Task to complete: What name does the abstract below give to the pattern where early layers build compact task representations and later layers expand them?

Abstract:In-context learning (ICL) enables large language models (LLMs) to adapt to new tasks without weight updates by learning from demonstration sequences. While ICL shows strong empirical performance, its internal representational mechanisms are not yet well understood. In this work, we conduct a statistical geometric analysis of ICL representations to investigate how task-specific information is captured across layers. Our analysis reveals an intriguing phenomenon, which we term *Layerwise Compression-Expansion*: early layers progressively produce compact and discriminative representations that encode task information from the input demonstrations, while later layers expand these representations to incorporate the query and generate the prediction. This phenomenon is observed consistently across diverse tasks and a range of contemporary LLM architectures. We demonstrate that it has important implications for ICL performance -- improving with model size and the number of demonstrations -- and for robustness in the presence of noisy examples. To further understand the effect of the compact task representation, we propose a bias-variance decomposition and provide a theoretical analysis showing how attention mechanisms contribute to reducing both variance and bias, thereby enhancing performance as the number of demonstrations increases. Our findings reveal an intriguing layerwise dynamic in ICL, highlight how structured representations emerge within LLMs, and showcase that analyzing internal representations can facilitate a deeper understanding of model behavior.

Collected data
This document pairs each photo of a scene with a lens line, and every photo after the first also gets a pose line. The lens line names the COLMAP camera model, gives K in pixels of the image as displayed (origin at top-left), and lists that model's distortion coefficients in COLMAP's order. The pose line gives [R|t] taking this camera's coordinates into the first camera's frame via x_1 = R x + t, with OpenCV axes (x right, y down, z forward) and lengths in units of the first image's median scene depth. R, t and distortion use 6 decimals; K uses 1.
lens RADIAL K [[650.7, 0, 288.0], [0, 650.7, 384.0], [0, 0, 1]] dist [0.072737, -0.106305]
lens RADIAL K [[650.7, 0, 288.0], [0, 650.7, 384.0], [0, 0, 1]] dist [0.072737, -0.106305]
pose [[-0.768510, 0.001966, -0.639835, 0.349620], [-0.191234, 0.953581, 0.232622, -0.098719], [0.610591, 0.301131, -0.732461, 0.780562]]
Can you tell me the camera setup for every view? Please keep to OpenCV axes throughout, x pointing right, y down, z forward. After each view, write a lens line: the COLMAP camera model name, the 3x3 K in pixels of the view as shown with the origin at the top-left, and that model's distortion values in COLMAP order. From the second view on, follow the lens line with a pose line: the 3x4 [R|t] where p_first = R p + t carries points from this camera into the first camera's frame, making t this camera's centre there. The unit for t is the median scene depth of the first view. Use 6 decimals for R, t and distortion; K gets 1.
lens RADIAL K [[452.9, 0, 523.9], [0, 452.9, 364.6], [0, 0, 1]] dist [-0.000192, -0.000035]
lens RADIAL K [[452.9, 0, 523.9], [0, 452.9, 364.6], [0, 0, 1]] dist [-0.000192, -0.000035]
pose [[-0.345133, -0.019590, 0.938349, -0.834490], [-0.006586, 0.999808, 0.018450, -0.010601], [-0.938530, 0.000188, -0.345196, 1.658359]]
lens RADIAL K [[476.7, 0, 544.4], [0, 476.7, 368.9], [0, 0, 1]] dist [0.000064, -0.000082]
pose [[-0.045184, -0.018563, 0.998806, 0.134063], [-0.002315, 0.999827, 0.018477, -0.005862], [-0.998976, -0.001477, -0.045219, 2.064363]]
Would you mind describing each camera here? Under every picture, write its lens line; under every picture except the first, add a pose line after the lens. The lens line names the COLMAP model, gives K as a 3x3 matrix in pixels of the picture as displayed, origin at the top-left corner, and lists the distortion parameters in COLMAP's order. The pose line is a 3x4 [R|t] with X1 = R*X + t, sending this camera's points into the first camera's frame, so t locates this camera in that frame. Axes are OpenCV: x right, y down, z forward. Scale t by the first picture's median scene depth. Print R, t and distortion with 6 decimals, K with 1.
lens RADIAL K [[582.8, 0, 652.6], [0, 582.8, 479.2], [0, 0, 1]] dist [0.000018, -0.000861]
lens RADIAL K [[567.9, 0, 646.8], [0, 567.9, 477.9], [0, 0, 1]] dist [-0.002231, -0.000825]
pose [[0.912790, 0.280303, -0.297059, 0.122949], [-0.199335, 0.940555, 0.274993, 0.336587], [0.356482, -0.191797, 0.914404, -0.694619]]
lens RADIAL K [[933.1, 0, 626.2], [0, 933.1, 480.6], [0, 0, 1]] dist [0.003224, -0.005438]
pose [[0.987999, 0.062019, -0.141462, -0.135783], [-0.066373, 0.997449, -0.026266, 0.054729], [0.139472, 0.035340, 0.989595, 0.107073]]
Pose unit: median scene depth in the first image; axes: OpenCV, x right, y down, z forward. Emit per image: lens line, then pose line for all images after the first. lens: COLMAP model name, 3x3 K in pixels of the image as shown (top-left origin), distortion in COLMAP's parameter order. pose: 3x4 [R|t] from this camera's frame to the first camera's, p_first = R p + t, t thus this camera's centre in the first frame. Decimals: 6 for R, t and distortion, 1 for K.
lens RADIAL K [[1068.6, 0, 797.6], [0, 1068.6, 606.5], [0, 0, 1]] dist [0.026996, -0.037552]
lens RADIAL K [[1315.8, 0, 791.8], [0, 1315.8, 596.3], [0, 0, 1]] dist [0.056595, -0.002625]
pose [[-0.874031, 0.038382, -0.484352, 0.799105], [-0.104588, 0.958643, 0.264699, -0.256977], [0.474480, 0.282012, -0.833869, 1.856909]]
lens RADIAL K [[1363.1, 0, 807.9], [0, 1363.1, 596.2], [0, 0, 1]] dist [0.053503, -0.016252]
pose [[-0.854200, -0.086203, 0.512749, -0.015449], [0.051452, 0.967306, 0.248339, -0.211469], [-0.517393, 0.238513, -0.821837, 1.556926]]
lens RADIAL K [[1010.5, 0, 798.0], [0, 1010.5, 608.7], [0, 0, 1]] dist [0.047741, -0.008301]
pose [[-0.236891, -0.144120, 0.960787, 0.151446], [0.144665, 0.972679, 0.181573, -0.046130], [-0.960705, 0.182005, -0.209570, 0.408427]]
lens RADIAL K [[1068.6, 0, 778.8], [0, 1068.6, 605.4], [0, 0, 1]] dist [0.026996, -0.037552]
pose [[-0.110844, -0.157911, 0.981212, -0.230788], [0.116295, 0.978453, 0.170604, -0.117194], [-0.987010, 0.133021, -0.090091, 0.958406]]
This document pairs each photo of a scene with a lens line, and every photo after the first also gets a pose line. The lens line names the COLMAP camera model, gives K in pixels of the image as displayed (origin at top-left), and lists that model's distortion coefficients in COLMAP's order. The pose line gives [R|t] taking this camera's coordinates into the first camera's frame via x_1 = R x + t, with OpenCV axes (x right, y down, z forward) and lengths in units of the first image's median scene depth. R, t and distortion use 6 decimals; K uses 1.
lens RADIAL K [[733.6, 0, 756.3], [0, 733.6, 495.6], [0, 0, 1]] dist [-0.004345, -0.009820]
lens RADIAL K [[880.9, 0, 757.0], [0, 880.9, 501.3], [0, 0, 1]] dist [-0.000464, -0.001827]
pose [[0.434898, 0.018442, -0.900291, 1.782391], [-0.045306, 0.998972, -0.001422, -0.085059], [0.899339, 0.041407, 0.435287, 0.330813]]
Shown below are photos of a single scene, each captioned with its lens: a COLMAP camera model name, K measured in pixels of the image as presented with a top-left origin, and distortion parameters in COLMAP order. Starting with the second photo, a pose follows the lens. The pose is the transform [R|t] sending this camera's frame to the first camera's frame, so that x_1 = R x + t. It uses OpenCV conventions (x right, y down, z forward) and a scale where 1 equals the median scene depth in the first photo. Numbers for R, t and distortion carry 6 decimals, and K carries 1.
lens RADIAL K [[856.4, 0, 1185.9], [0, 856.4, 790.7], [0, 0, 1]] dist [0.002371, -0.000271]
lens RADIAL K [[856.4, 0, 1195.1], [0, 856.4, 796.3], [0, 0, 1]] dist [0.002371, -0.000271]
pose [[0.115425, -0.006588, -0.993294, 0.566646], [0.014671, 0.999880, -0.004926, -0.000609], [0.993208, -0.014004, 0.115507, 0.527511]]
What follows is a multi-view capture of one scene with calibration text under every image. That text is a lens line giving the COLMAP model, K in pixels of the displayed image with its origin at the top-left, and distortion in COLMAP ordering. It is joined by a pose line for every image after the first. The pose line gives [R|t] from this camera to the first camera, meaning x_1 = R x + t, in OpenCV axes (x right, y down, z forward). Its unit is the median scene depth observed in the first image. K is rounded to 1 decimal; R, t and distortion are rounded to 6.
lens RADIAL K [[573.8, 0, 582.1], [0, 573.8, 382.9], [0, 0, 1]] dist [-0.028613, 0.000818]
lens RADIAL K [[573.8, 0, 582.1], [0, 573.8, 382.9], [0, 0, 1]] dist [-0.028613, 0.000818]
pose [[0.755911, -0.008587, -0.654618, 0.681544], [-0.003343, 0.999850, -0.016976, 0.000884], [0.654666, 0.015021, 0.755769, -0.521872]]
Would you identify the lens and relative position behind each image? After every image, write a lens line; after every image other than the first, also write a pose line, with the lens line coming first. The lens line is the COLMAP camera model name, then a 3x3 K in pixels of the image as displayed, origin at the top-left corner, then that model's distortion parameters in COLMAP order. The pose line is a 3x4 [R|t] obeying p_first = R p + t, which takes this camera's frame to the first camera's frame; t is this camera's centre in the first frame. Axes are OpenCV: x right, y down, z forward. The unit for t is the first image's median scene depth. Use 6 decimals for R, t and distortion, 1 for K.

Answer to the problem: Layerwise Compression-Expansion